The past few years have tested Obeid's sanity in countless ways, admittedly his own doing. The Fremont-born Lebanese comic decided 956 days ago to perform standup 1,001 days in a row (as in 1,001 Arabian nights of comedy), bringing his brand of wry, educated humor to venues across the country, from the legit to the last-minute. Sometimes desperate for a stage so he doesn't break his streak, he crashes a bar or a house party.
"Yes, I am crazy," Obeid, 29, says of his breakneck pace. "And I get crazier every day. But every time I get off stage after hearing laughter, I feel normal again. My sanity comes from knowing that there is an end date, as 1,001 is a finite number."
The Guinness Book of World Records deemed him a world record-breaker on day 731 for most consecutive nights performing standup. The stunt's exposure, his constant presence in the comedy scene and inhuman work ethic earned him spots on NBC's America's Got Talent and, oddly enough, the Food Network. He's shared the stage with Robin Williams, Russell Peters and San Jose's own Anjelah Johnson.
The motivation for the years-long comedy marathon stemmed from a quarter-life crisis, the realization that he needed to go out on a limb to make things work in his chosen art. He was 26 years old and four years out of UC Berkeley, where he picked up two degrees in business and mathematics (which makes for some good joke fodder). But he wasn't happy with doing the typical open-mic grind, making $50 a week at shows. Maybe it was his rigorous academic career that made the lack of structure in comedy so glaring and unsettling.

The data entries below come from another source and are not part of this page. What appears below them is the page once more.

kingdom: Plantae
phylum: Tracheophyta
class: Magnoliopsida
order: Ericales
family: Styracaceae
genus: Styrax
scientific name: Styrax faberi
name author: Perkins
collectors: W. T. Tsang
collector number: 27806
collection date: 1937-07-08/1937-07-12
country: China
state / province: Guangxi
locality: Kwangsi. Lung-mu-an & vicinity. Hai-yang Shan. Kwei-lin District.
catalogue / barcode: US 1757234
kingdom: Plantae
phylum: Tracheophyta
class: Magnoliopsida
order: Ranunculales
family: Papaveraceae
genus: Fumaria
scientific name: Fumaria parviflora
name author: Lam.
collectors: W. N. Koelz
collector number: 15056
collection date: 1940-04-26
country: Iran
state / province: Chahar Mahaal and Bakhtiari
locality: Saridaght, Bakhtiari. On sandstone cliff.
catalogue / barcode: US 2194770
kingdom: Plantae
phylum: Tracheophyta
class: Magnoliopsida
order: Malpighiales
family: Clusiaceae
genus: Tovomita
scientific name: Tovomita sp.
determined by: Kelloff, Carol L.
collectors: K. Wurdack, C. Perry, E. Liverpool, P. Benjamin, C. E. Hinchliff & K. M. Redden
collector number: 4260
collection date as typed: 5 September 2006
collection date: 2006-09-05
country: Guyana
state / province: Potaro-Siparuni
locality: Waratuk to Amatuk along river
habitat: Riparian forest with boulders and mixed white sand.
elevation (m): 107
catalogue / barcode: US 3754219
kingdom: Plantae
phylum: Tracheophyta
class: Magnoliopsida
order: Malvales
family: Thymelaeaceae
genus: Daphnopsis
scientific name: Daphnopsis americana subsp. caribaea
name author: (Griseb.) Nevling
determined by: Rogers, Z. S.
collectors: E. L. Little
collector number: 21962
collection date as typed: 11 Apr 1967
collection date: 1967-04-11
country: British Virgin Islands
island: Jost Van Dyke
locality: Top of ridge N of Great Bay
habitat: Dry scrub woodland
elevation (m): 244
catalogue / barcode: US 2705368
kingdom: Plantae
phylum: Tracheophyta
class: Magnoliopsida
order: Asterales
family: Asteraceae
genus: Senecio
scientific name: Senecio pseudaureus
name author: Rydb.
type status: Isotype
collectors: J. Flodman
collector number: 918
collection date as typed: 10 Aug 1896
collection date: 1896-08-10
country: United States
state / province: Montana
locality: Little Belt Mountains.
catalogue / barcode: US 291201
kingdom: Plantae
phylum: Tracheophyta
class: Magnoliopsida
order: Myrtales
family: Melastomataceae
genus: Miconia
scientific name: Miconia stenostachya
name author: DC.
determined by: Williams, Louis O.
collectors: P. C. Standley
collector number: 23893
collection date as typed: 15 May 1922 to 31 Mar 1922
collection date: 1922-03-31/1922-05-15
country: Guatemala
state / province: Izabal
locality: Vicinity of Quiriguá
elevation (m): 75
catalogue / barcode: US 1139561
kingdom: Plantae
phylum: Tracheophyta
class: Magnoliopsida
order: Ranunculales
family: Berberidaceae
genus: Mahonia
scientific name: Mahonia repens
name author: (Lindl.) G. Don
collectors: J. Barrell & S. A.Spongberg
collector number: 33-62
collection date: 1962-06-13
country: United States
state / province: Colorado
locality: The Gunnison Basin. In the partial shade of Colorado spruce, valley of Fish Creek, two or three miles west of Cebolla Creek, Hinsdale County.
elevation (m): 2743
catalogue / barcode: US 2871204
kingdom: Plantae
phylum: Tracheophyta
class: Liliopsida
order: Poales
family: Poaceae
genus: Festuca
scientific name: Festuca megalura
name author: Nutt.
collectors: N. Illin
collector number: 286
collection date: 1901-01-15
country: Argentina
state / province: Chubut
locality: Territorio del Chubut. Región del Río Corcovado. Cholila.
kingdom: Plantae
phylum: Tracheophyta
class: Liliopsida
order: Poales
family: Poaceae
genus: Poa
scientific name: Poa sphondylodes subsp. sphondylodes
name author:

"Something needed to change," says Obeid, who moved to Los Angeles around the start of his endeavor. "I had to pick up the pace until I felt like I was succeeding. So I did, now here I am. People noticed, fans and fellow comedians, and I've got a good reputation from it, which has gotten me more success as well. But really, it was just for me to get better and not starve."
Paired with the grueling every-night performances is a blog he writes to document the hilarious, ridiculous and sometimes panic-attack-inducing moments of these 1,001 days. A few years of everyday comedy has made for a massive backlog of experiences, which will get compiled into book form some time in the next year or so.
Despite the rewards, he wouldn't wish so many restless nights on anyone.
"I've learned a lot about myself and how vastly different I am from most people," he says. "How much I will blind everything for one cause and work toward it even at my own expense sometimes. How I tend to be robotic and aloof and need to connect with people more. How I need to really learn to relax and just enjoy life more. But also that my dedication makes me me."
This comedic coming-of-age—at least this chapter—comes to an end in less than 40 days. On Day 1,001 he braves the stage one last time this streak. Day 1,002? He's locking himself up in his room.